There were also plenty of dystopias and disasters in our literature and entertainment when I was child in the 1970s, from the influence of Rachel Carson’s ecopocalyptic Silent Spring to Soylent Green (set in the far flung year of 2022!) where a food crisis is solved by recycling people into the eponymous foodstuff. But we also saw a lot of optimistic, silver-lamé-clad, robot-filled, ecologically aware, inclusive, sexually adventurous, Afrofuturist, floating in space and above all really, really DISCO futures in that period too. We don’t seem to have those any more.

I started with the weird discovery that in the early 1970s Charles Frederick– an employee of the then nationalised British Rail who sadly passed away very recently so I never got to contact him– filed a patent for a flying saucer as a means of public transport. You don’t need to be a long suffering passenger of privatised British public transport to know that we didn’t even get trains that can run on time at a reasonable cost, let alone the publicly owned and operated flying saucers that we all deserve. British Rail didn’t even bother to renew the patent (probably because you have to pay) and it lapsed in 1976.

But this got me thinking about how the history and culture of our country could have forked at that point if there had been the will and the resources to make gravity-defying flying saucers, along with the clean fusion energy plants to power them. More or less free and unlimited energy would avert, to pick one huge example, the energy crisis of the 1970s. Without the austerity and hard times of the seventies, with oil and car companies cut off at the knees, we might be living in a much kinder and and more equitable world. This is the world that I’d like people to be able to visit for a while, to feel and experience with all their senses.

This work remains in active development, to eventually be a fully immersive hybrid built/digital environment with live performers in addition to a full complement of passengers. For now you can check out some concept images below.
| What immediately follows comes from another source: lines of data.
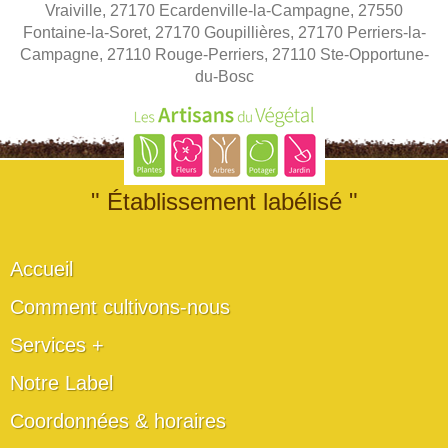
Vraiville, 27170 Ecardenville-la-Campagne, 27550
Fontaine-la-Soret, 27170 Goupillières, 27170 Perriers-la-
Campagne, 27110 Rouge-Perriers, 27110 Ste-Opportune-
du-Bosc
" Établissement labélisé "
Accueil
Comment cultivons-nous
Services +
Notre Label
Coordonnées & horaires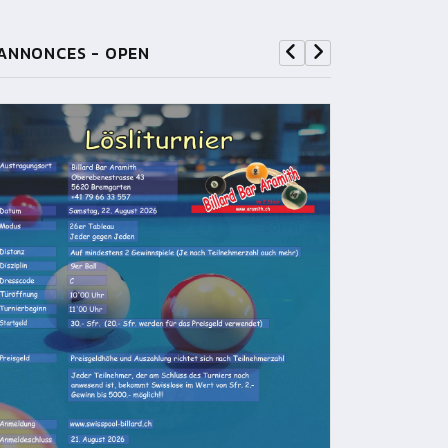
ANNONCES - OPEN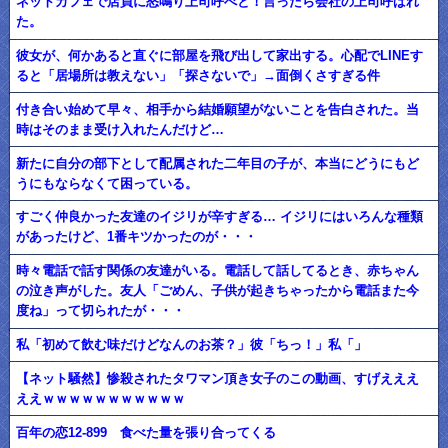
ネットカフェで店員に怒鳴り上司呼べと！言ったら会社の上司呼ばれ
た。
彼女が、何かあると直ぐに部屋を飛び出して家出する。心配でLINEす
ると「居場所は教えない」「探さないで」→面倒くさすぎる件
付き合い始めて早々、相手から結婚願望がないことを告白された。当
時はそのまま受け入れたんだけど…
新たに自分の部下として配属された二年目の子が、本当にどうにもど
うにもならなくて困っている。
すごく仲良かった友達のイジリが辛すぎる… イジリにはいろんな種類
があったけど、1番キツかったのが・・・
時々電話で話す関係の友達がいる。電話して話してるとき、赤ちゃん
の泣き声がした。友人「ごめん、子供が起きちゃったから電話また今
度ね」って切られたが・・・
私「初めて飲む味だけどなんのお茶？」彼「ちっ！」私「」
【ネット騒然】惨殺されたタワマン頂き女子のこの動画、すげえええ
ええｗｗｗｗｗｗｗｗｗｗｗ
百年の恋12-899 食べた量を張り合ってくる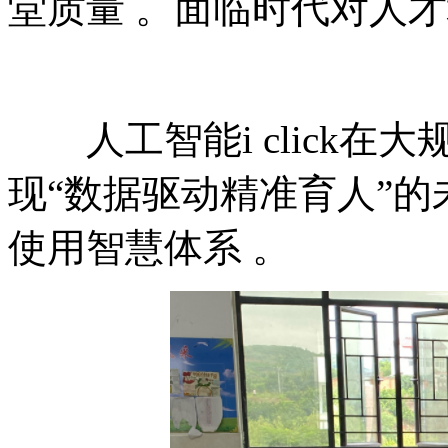
堂质量 。面临时代对人才培
人工智能i click在大
现“数据驱动精准育人”的未来
使用智慧体系 。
Monochrome line diagram of a flying saucer, cutaway to show interior and exterior simultaneously.
(Above) One of the original drawings from the Charles Frederick/British Rail patent in the early 1970s. The full patent gives further details on how the vehicle would work. Literally hundreds of other patents exist from all around the world for circular or saucer-shaped aircraft, some more practical than others, some using propellers and jets like conventional 20th century vehicles (the few attempts to construct and fly these have mostly failed), others more ambitiously using reactionless drives like this that in reality have not yet been built.
The underside of a flying saucer, with two people walking down a ramp from a yellow door while chatting and laughing, while a man in a wheelchair waits to board. The underside of the vehicle is silver and grey but the people are wearing brightly coloured clothes.
(Above) Landing gear and entrance to the British Fusion flying saucer, image by Alistair Gentry. No hover wheelchairs yet and the saucer still needs landing gear because it requires a fusion engine to provide enough power to create its contra-gravity effect, and (as its inventor notes in his patent) when it’s in flight the passengers and crew need to stay in the safe zone, away from the vast electromagnetic field, laser injectors and energy discharge on its underside.
Brightly lit teal and yellow late 1970s-early 1980s-style interior of the British Fusion flying saucer. From left to right, the passengers are ethnically diverse: two smart casual men chat, a man and a woman arm-in-arm, smiling, an older woman in a pink coat, and a professional woman using a large "brick" mobile phone.
(Above) Interior of the British Fusion flying saucer, image by Alistair Gentry. In this alternate history version of the early 1980s, there was a “long Sixties” effect with poverty on the way to being eliminated, no energy crisis, no Thatcherism or Reaganomics, no war on drugs, and no privatisation of essential services. Worldwide treatments and cures for illnesses like HIV were prioritised over profit, and nobody ever orchestrated a “disco sucks” backlash (at its core really a backlash against the empowerment and representation of women, Black people, and LGBT+ people in popular culture) so this future is still bright, optimistic, sexually liberated, multinational, multi-ethnic, lamé and swinging.